■ Texto do exercício ■
Recomendações finais e conclusões.

            A atuação conjunta durante as etapas de licenciamento (União, Estados e Municípios), de monitoramento e de fiscalização, envolvendo os órgãos ambientais, o Ministério Público, as Universidades, as ONG’s e, principalmente, representantes das comunidades tradicionais direta e indiretamente atingidos pelos empreendimentos de carcinicultura, representa um importante passo para minimizar os danos ambientais. É importante salientar que as ações deverão ser fundamentadas no fortalecimento das políticas de fiscalização e de educação ambiental para o combate e a prevenção dos crimes contra a biodiversidade, de extinção de ecossistemas da zona costeira e de habitates vinculados diretamente às atividades de subsistência das comunidades tradicionais.

Textos extraídos de cada página:
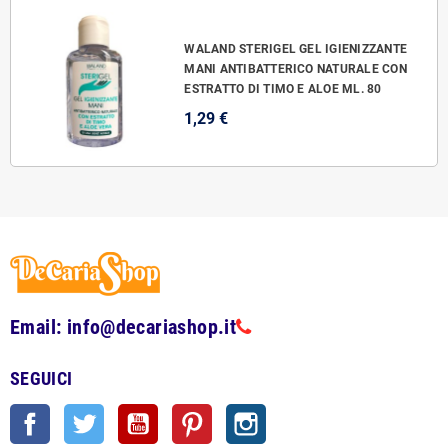
WALAND STERIGEL GEL IGIENIZZANTE
MANI ANTIBATTERICO NATURALE CON
ESTRATTO DI TIMO E ALOE ML. 80
1,29 €
Email: info@decariashop.it
SEGUICI
Facebook
Twitter
YouTube
Pinterest
Instagram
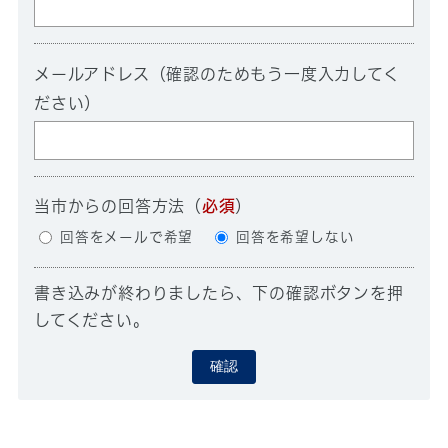
メールアドレス（確認のためもう一度入力してく
ださい）
当市からの回答方法
（
必須
）
回答をメールで希望
回答を希望しない
書き込みが終わりましたら、下の確認ボタンを押
してください。
確認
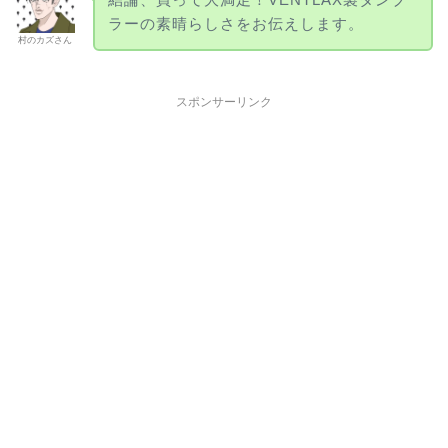
ラーの素晴らしさをお伝えします。
村のカズさん
スポンサーリンク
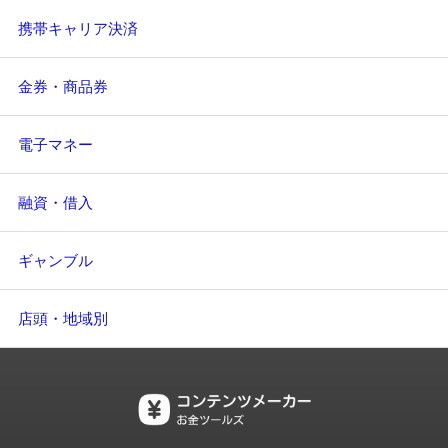
携帯キャリア決済
金券・商品券
電子マネー
融資・借入
ギャンブル
店頭・地域別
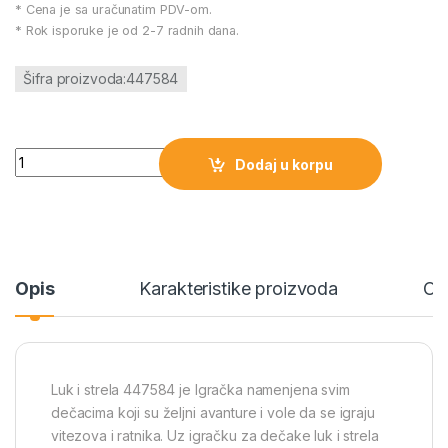
* Cena je sa uračunatim PDV-om.
* Rok isporuke je od 2-7 radnih dana.
Šifra proizvoda:447584
Luk i strela 447584 količina
Dodaj u korpu
Opis
Karakteristike proizvoda
Oc
Luk i strela 447584 je Igračka namenjena svim
dečacima koji su željni avanture i vole da se igraju
vitezova i ratnika. Uz igračku za dečake luk i strela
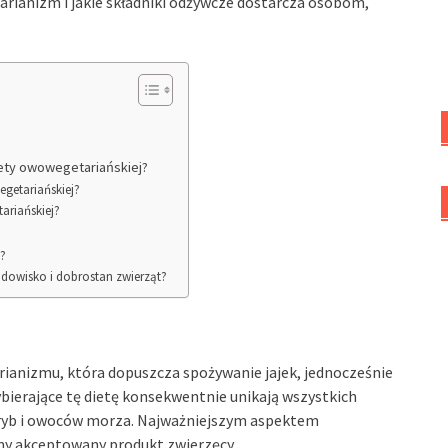
arianizm i jakie składniki odżywcze dostarcza osobom,
iety owowegetariańskiej?
egetariańskiej?
ariańskiej?
j?
dowisko i dobrostan zwierząt?
ianizmu, która dopuszcza spożywanie jajek, jednocześnie
bierające tę dietę konsekwentnie unikają wszystkich
ryb i owoców morza. Najważniejszym aspektem
yny akceptowany produkt zwierzęcy.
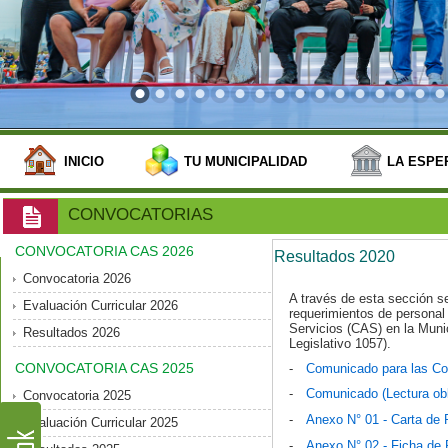
INICIO
TU MUNICIPALIDAD
LA ESPE
CONVOCATORIAS
CONVOCATORIA CAS 2026
Resultados 2020
Convocatoria 2026
A través de esta sección s
Evaluación Curricular 2026
requerimientos de personal 
Servicios (CAS) en la Munic
Resultados 2026
Legislativo 1057).
CONVOCATORIA CAS 2025
-
Comunicado para las Co
-
Comunicado (Lectura obli
Convocatoria 2025
-
Anexo N° 01 - Carta de 
Evaluación Curricular 2025
-
Anexo N° 02 - Ficha de 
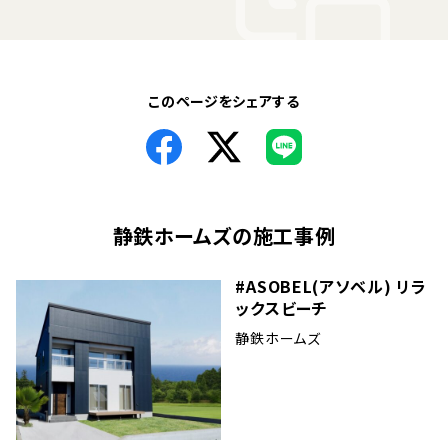
このページをシェアする
静鉄ホームズ
の施工事例
#ASOBEL(アソベル) リラ
ックスビーチ
静鉄ホームズ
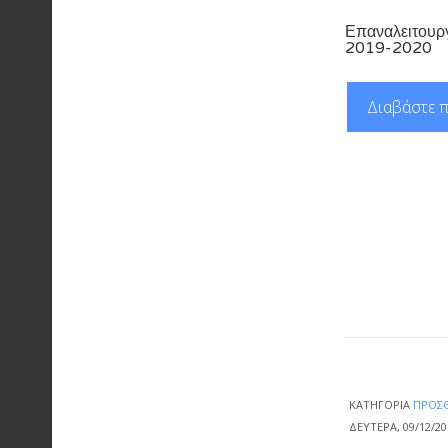
Επαναλειτουργ
2019-2020
Διαβάστε π
ΚΑΤΗΓΟΡΊΑ
ΠΡΌΣΘ
ΔΕΥΤΈΡΑ, 09/12/20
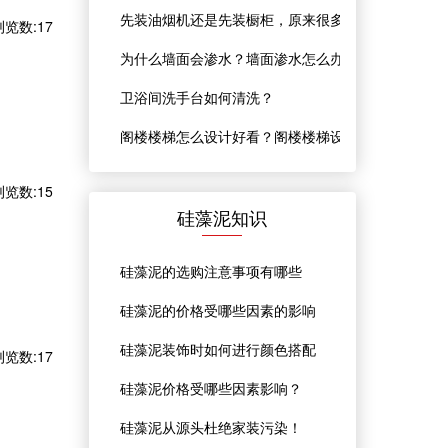
先装油烟机还是先装橱柜，原来很多人都搞错
浏览数:17
为什么墙面会渗水？墙面渗水怎么办？
卫浴间洗手台如何清洗？
阁楼楼梯怎么设计好看？阁楼楼梯设计注意事
浏览数:15
硅藻泥知识
硅藻泥的选购注意事项有哪些
硅藻泥的价格受哪些因素的影响
硅藻泥装饰时如何进行颜色搭配
浏览数:17
硅藻泥价格受哪些因素影响？
硅藻泥从源头杜绝家装污染！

■ Descrição do problema ■
Retome o texto sobre as recomendações finais para a carcinicultura e dê continuidade a ele a partir da última frase apresentada.

■ Resposta à tarefa ■
            Para o desenvolvimento da carcinicultura e a ocupação dos campos de dunas, os recursos das agencias públicas para financiamento não deverão ser liberados quando da utilização de áreas de preservação permanente. Deverão priorizar a produção consorciada, a aplicação de tecnologias limpas e o policultivo. Priorizar a demarcação das faixas marginais de preservação permanente (dunas, ecossistema manguezal, mata ciliar, carnaubal e demais sistemas ambientais vinculados) associada com projetos de revitalização de bacia e proteção integral do solo, da vegetação, da fauna e da flora.

            Com a seqüência de danos ambientais ao longo do ecossistema manguezal e dos campos de dunas, é urgente, por parte dos órgãos ambientais, a imediata proibição dessas práticas degradadoras e a aplicação das penalidades previstas em lei. Deverá ser seguida da elaboração de planos de manejo e de recuperação das áreas degradadas, com a delimitação das Terras da União, dos terrenos de marinha e seus acrescidos, a demarcação de terras das comunidades nativas e o reconhecimento das posses legítimas das comunidades tradicionais.